The final aspect of intelligent design is that of systems within systems. The previous discussion and example of the bacterial flagellum involves an extremely simple system with as few parts as possible. It is used to present the truth that systems cannot be built one part at a time. Of course it must be remembered that each of these parts are actually chemical parts and quite complex in themselves. However, living systems are far more complex than this. The cell is the basic unit of life. Cells are organized into tissues and tissues are organized into organs. Organs are organized into organ systems and these are organized into organisms.
We have many of these organ systems such as the nervous system, the immune system, the digestive system and the cardiovascular system. All of these systems must be together at the same time to function and to have life. Each system is interdependent on the other systems. The neurologic system cannot function unless the digestive system works to isolate nutrients and then these nutrients must be delivered to the neurologic system through the cardiovascular system. If any one of these systems does not work, or had not yet ‘evolved’ the organism could not be alive. It is the same logic as how the parts of any one individual system must be together for the system to work. Here each of many systems of cells, tissues, organs and organ systems has to be together for there to be life.
All organisms have interrelated organ systems and each of these organ systems has interrelated organs and each organ has interrelated tissues and each tissue has interrelated cells. There are systems within systems within systems within systems. There are layers and layers of complexity in life. Each layer is complex by itself and each one dependent on others to have purpose and to be alive.

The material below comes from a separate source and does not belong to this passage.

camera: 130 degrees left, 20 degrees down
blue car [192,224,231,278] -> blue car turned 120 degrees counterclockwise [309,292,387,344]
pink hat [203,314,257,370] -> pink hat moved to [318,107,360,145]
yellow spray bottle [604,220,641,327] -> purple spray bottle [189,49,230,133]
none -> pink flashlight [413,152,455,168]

If cells within tissues within organs within organ systems within life cannot be developed one step at a time with each step the result of a random chance mistake and where each step creates a structure that is both useful and better to give a survival advantage, then evolution logically cannot be possible.

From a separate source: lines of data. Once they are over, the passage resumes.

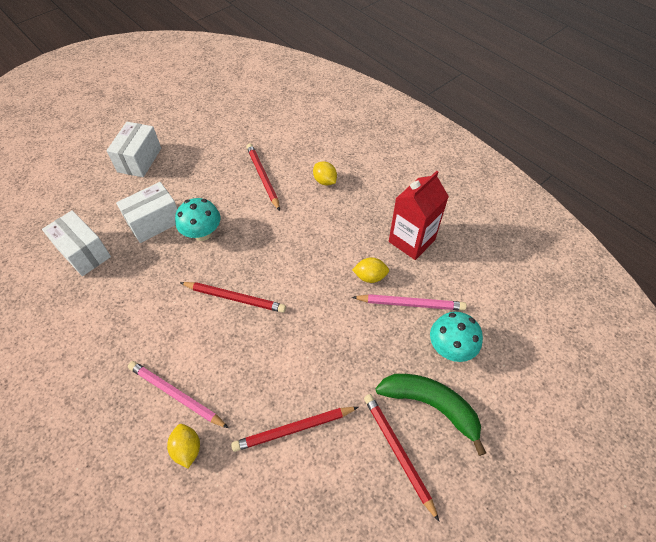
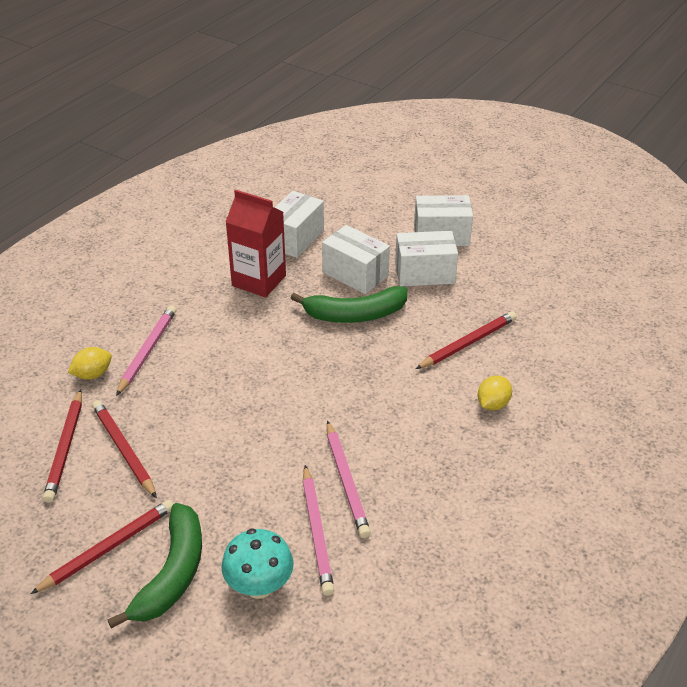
camera: 75 degrees right, 15 degrees down
turquoise mushroom [175,198,220,241] -> green banana [291,286,407,323]
red pencil [180,282,286,313] -> red pencil moved to [43,390,82,503]
yellow lemon [352,257,389,283] -> pink pencil [327,421,371,538]
red carton [389,171,449,260] -> red carton moved to [226,190,286,298]
none -> white box [395,231,458,286]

These are the many aspects of intelligent design. Biologic systems have irreducibly complex parts, there must be assembly instructions for previously nonexistent parts, the individual parts and their assembly instructions must be the result of DNA mutations, and there are an endless number of systems within systems within systems.

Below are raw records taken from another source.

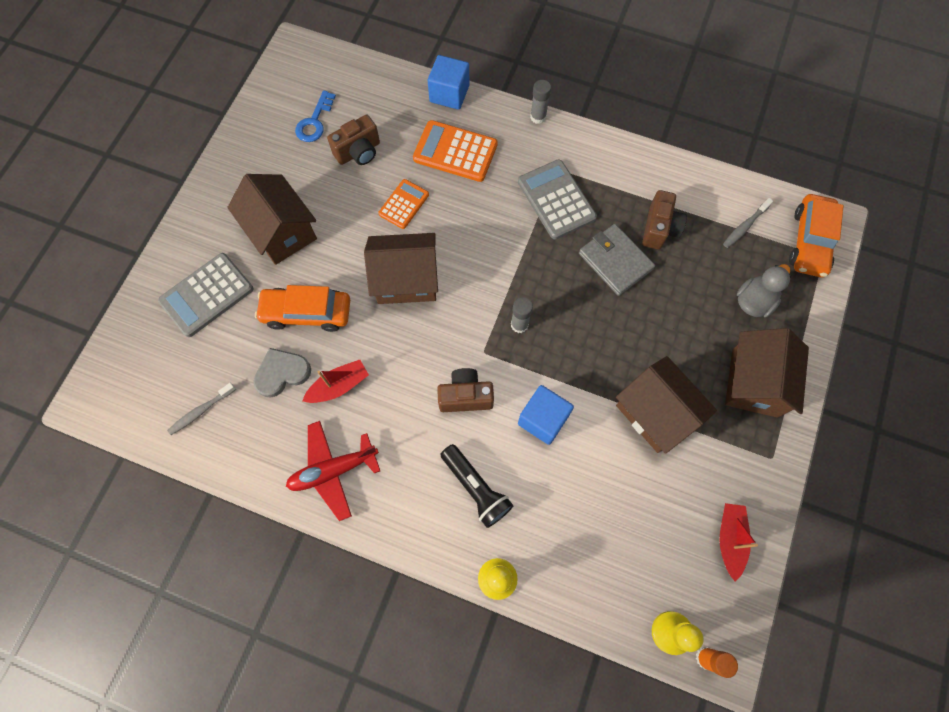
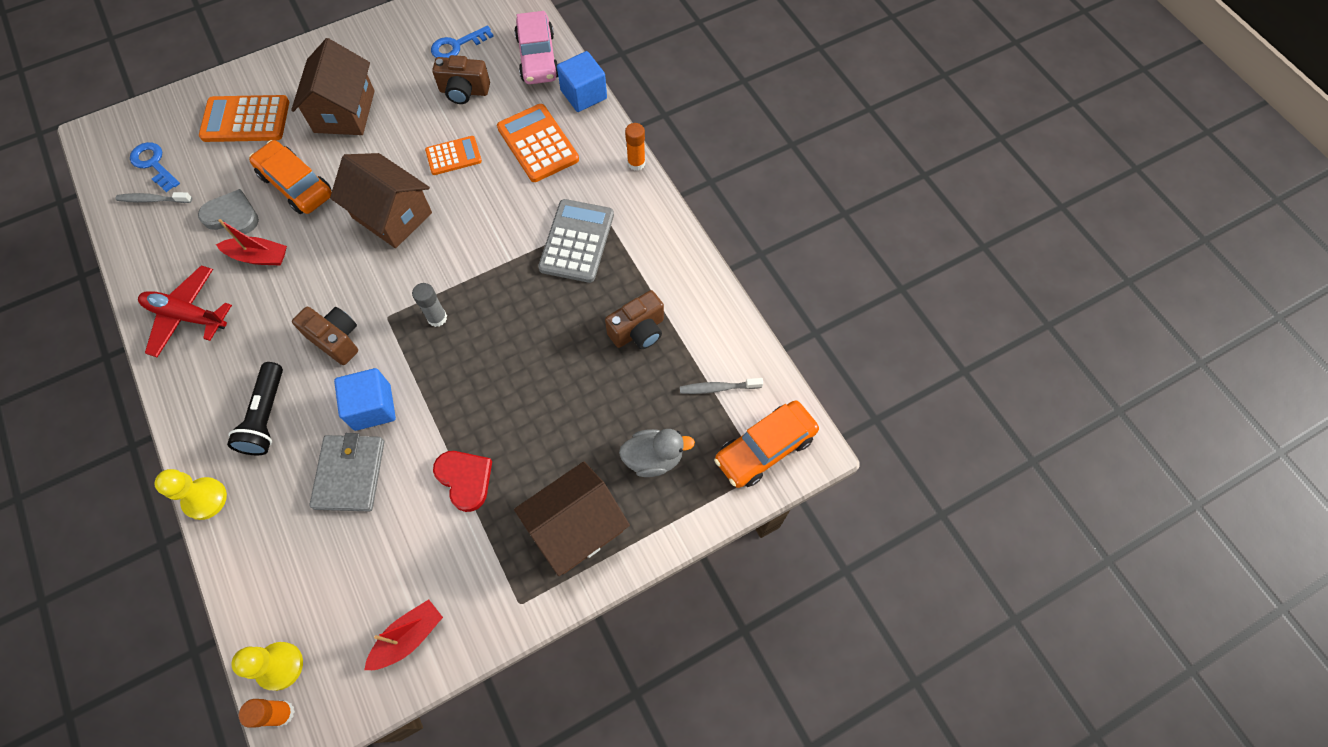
camera: 40 degrees right, 5 degrees down
grey calculator [158,253,253,337] -> orange calculator [199,95,289,142]
grey glue stick [530,80,551,124] -> orange glue stick [625,123,645,171]
grey wallet [579,224,655,296] -> grey wallet moved to [309,433,384,511]
brown house [616,356,717,454] -> red heart [433,451,492,512]
none -> blue key [130,142,180,192]
none -> pink car [514,11,558,84]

Each and every one of these aspects of intelligent design must be explained by evolutionists for evolution to be true. Currently there is no evolutionary explanation for any of these aspects of intelligent design. Intellectually and logically, the inability to explain even one of these issues is enough to make evolution not possible. For instance, even if you believe that irreducibly complex parts exist from undirected processes and even if you believe that systems within systems can develop one part at a time even though each part has no usefulness until all the parts are present, evolution is still impossible, even if the only part of this that is true is that there is no way to have assembly instructions in the DNA for nonexistent parts. On top of all of that, all of these together are only one of the 50 controversies that all need to be true for evolution to be true.